> [Exercise requirements]: Write only the number of lines below in which "Golongan" occurs.

> [Dataset entries]:
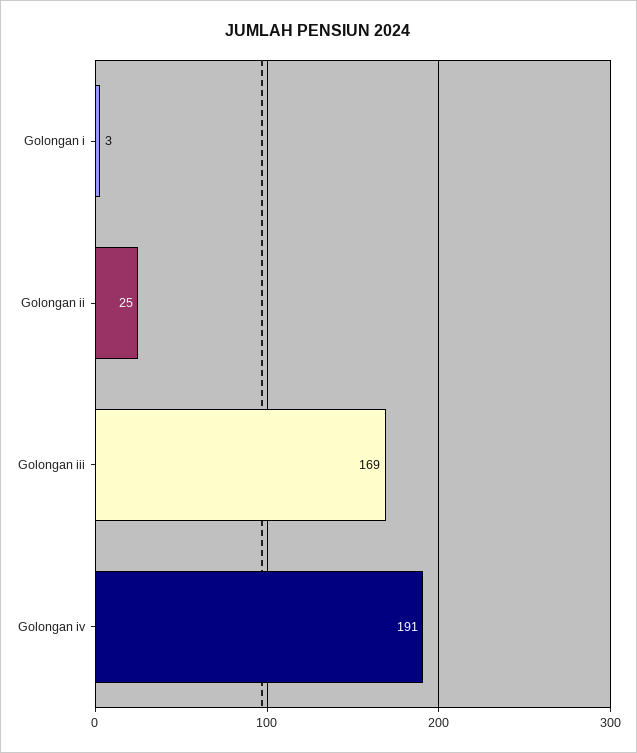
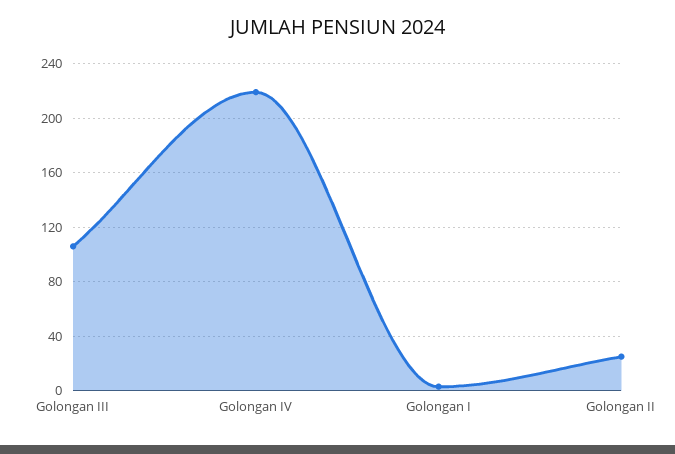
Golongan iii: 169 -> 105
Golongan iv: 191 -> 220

--

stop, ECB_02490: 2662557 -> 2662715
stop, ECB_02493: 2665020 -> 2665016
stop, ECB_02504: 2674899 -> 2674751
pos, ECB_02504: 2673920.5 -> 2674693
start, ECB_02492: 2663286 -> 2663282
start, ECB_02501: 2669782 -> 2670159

> [Response to this task]: 2